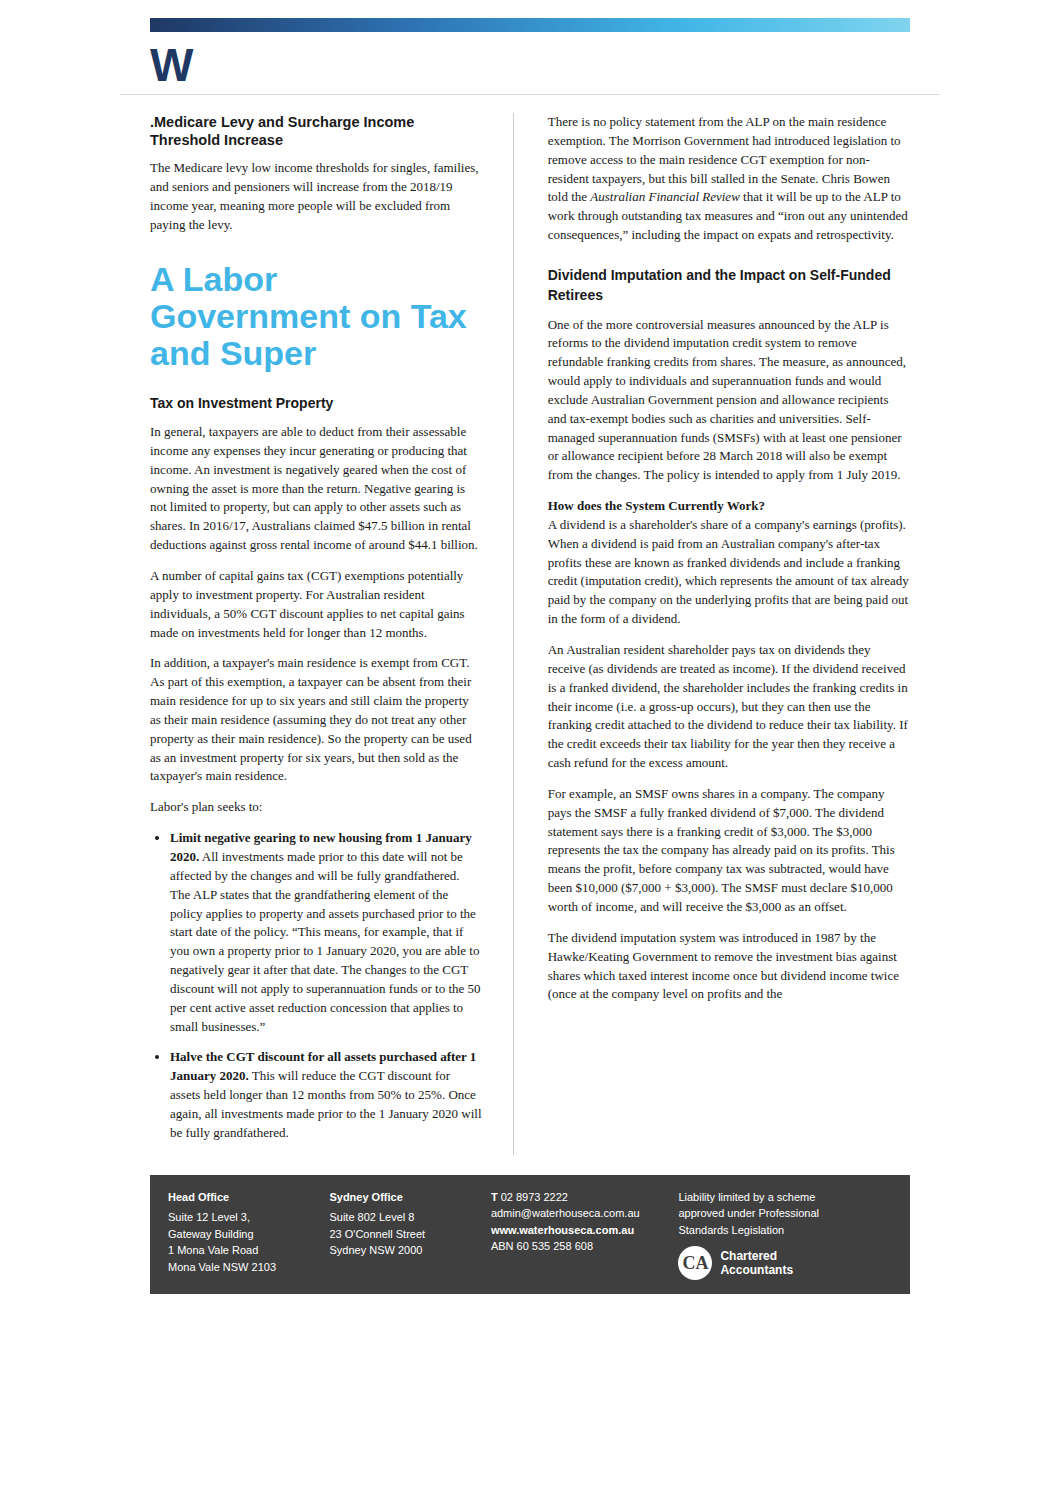W
.Medicare Levy and Surcharge Income Threshold Increase
The Medicare levy low income thresholds for singles, families, and seniors and pensioners will increase from the 2018/19 income year, meaning more people will be excluded from paying the levy.
A Labor Government on Tax and Super
Tax on Investment Property
In general, taxpayers are able to deduct from their assessable income any expenses they incur generating or producing that income. An investment is negatively geared when the cost of owning the asset is more than the return. Negative gearing is not limited to property, but can apply to other assets such as shares. In 2016/17, Australians claimed $47.5 billion in rental deductions against gross rental income of around $44.1 billion.
A number of capital gains tax (CGT) exemptions potentially apply to investment property. For Australian resident individuals, a 50% CGT discount applies to net capital gains made on investments held for longer than 12 months.
In addition, a taxpayer's main residence is exempt from CGT. As part of this exemption, a taxpayer can be absent from their main residence for up to six years and still claim the property as their main residence (assuming they do not treat any other property as their main residence). So the property can be used as an investment property for six years, but then sold as the taxpayer's main residence.
Labor's plan seeks to:
Limit negative gearing to new housing from 1 January 2020. All investments made prior to this date will not be affected by the changes and will be fully grandfathered. The ALP states that the grandfathering element of the policy applies to property and assets purchased prior to the start date of the policy. “This means, for example, that if you own a property prior to 1 January 2020, you are able to negatively gear it after that date. The changes to the CGT discount will not apply to superannuation funds or to the 50 per cent active asset reduction concession that applies to small businesses.”
Halve the CGT discount for all assets purchased after 1 January 2020. This will reduce the CGT discount for assets held longer than 12 months from 50% to 25%. Once again, all investments made prior to the 1 January 2020 will be fully grandfathered.
There is no policy statement from the ALP on the main residence exemption. The Morrison Government had introduced legislation to remove access to the main residence CGT exemption for non-resident taxpayers, but this bill stalled in the Senate. Chris Bowen told the Australian Financial Review that it will be up to the ALP to work through outstanding tax measures and “iron out any unintended consequences,” including the impact on expats and retrospectivity.
Dividend Imputation and the Impact on Self-Funded Retirees
One of the more controversial measures announced by the ALP is reforms to the dividend imputation credit system to remove refundable franking credits from shares. The measure, as announced, would apply to individuals and superannuation funds and would exclude Australian Government pension and allowance recipients and tax-exempt bodies such as charities and universities. Self-managed superannuation funds (SMSFs) with at least one pensioner or allowance recipient before 28 March 2018 will also be exempt from the changes. The policy is intended to apply from 1 July 2019.
How does the System Currently Work?
A dividend is a shareholder's share of a company's earnings (profits). When a dividend is paid from an Australian company's after-tax profits these are known as franked dividends and include a franking credit (imputation credit), which represents the amount of tax already paid by the company on the underlying profits that are being paid out in the form of a dividend.
An Australian resident shareholder pays tax on dividends they receive (as dividends are treated as income). If the dividend received is a franked dividend, the shareholder includes the franking credits in their income (i.e. a gross-up occurs), but they can then use the franking credit attached to the dividend to reduce their tax liability. If the credit exceeds their tax liability for the year then they receive a cash refund for the excess amount.
For example, an SMSF owns shares in a company. The company pays the SMSF a fully franked dividend of $7,000. The dividend statement says there is a franking credit of $3,000. The $3,000 represents the tax the company has already paid on its profits. This means the profit, before company tax was subtracted, would have been $10,000 ($7,000 + $3,000). The SMSF must declare $10,000 worth of income, and will receive the $3,000 as an offset.
The dividend imputation system was introduced in 1987 by the Hawke/Keating Government to remove the investment bias against shares which taxed interest income once but dividend income twice (once at the company level on profits and the
Head Office
Suite 12 Level 3,
Gateway Building
1 Mona Vale Road
Mona Vale NSW 2103
Sydney Office
Suite 802 Level 8
23 O'Connell Street
Sydney NSW 2000
T 02 8973 2222
admin@waterhouseca.com.au
www.waterhouseca.com.au
ABN 60 535 258 608
Liability limited by a scheme
approved under Professional
Standards Legislation
CA
Chartered
Accountants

======

Exact copies of the entries above are needed, with every picture removed.

W
.Medicare Levy and Surcharge Income Threshold Increase
The Medicare levy low income thresholds for singles, families, and seniors and pensioners will increase from the 2018/19 income year, meaning more people will be excluded from paying the levy.
A Labor Government on Tax and Super
Tax on Investment Property
In general, taxpayers are able to deduct from their assessable income any expenses they incur generating or producing that income. An investment is negatively geared when the cost of owning the asset is more than the return. Negative gearing is not limited to property, but can apply to other assets such as shares. In 2016/17, Australians claimed $47.5 billion in rental deductions against gross rental income of around $44.1 billion.
A number of capital gains tax (CGT) exemptions potentially apply to investment property. For Australian resident individuals, a 50% CGT discount applies to net capital gains made on investments held for longer than 12 months.
In addition, a taxpayer's main residence is exempt from CGT. As part of this exemption, a taxpayer can be absent from their main residence for up to six years and still claim the property as their main residence (assuming they do not treat any other property as their main residence). So the property can be used as an investment property for six years, but then sold as the taxpayer's main residence.
Labor's plan seeks to:
Limit negative gearing to new housing from 1 January 2020. All investments made prior to this date will not be affected by the changes and will be fully grandfathered. The ALP states that the grandfathering element of the policy applies to property and assets purchased prior to the start date of the policy. “This means, for example, that if you own a property prior to 1 January 2020, you are able to negatively gear it after that date. The changes to the CGT discount will not apply to superannuation funds or to the 50 per cent active asset reduction concession that applies to small businesses.”
Halve the CGT discount for all assets purchased after 1 January 2020. This will reduce the CGT discount for assets held longer than 12 months from 50% to 25%. Once again, all investments made prior to the 1 January 2020 will be fully grandfathered.
There is no policy statement from the ALP on the main residence exemption. The Morrison Government had introduced legislation to remove access to the main residence CGT exemption for non-resident taxpayers, but this bill stalled in the Senate. Chris Bowen told the Australian Financial Review that it will be up to the ALP to work through outstanding tax measures and “iron out any unintended consequences,” including the impact on expats and retrospectivity.
Dividend Imputation and the Impact on Self-Funded Retirees
One of the more controversial measures announced by the ALP is reforms to the dividend imputation credit system to remove refundable franking credits from shares. The measure, as announced, would apply to individuals and superannuation funds and would exclude Australian Government pension and allowance recipients and tax-exempt bodies such as charities and universities. Self-managed superannuation funds (SMSFs) with at least one pensioner or allowance recipient before 28 March 2018 will also be exempt from the changes. The policy is intended to apply from 1 July 2019.
How does the System Currently Work?
A dividend is a shareholder's share of a company's earnings (profits). When a dividend is paid from an Australian company's after-tax profits these are known as franked dividends and include a franking credit (imputation credit), which represents the amount of tax already paid by the company on the underlying profits that are being paid out in the form of a dividend.
An Australian resident shareholder pays tax on dividends they receive (as dividends are treated as income). If the dividend received is a franked dividend, the shareholder includes the franking credits in their income (i.e. a gross-up occurs), but they can then use the franking credit attached to the dividend to reduce their tax liability. If the credit exceeds their tax liability for the year then they receive a cash refund for the excess amount.
For example, an SMSF owns shares in a company. The company pays the SMSF a fully franked dividend of $7,000. The dividend statement says there is a franking credit of $3,000. The $3,000 represents the tax the company has already paid on its profits. This means the profit, before company tax was subtracted, would have been $10,000 ($7,000 + $3,000). The SMSF must declare $10,000 worth of income, and will receive the $3,000 as an offset.
The dividend imputation system was introduced in 1987 by the Hawke/Keating Government to remove the investment bias against shares which taxed interest income once but dividend income twice (once at the company level on profits and the
Head Office
Suite 12 Level 3,
Gateway Building
1 Mona Vale Road
Mona Vale NSW 2103
Sydney Office
Suite 802 Level 8
23 O'Connell Street
Sydney NSW 2000
T 02 8973 2222
admin@waterhouseca.com.au
www.waterhouseca.com.au
ABN 60 535 258 608
Liability limited by a scheme
approved under Professional
Standards Legislation
CA
Chartered
Accountants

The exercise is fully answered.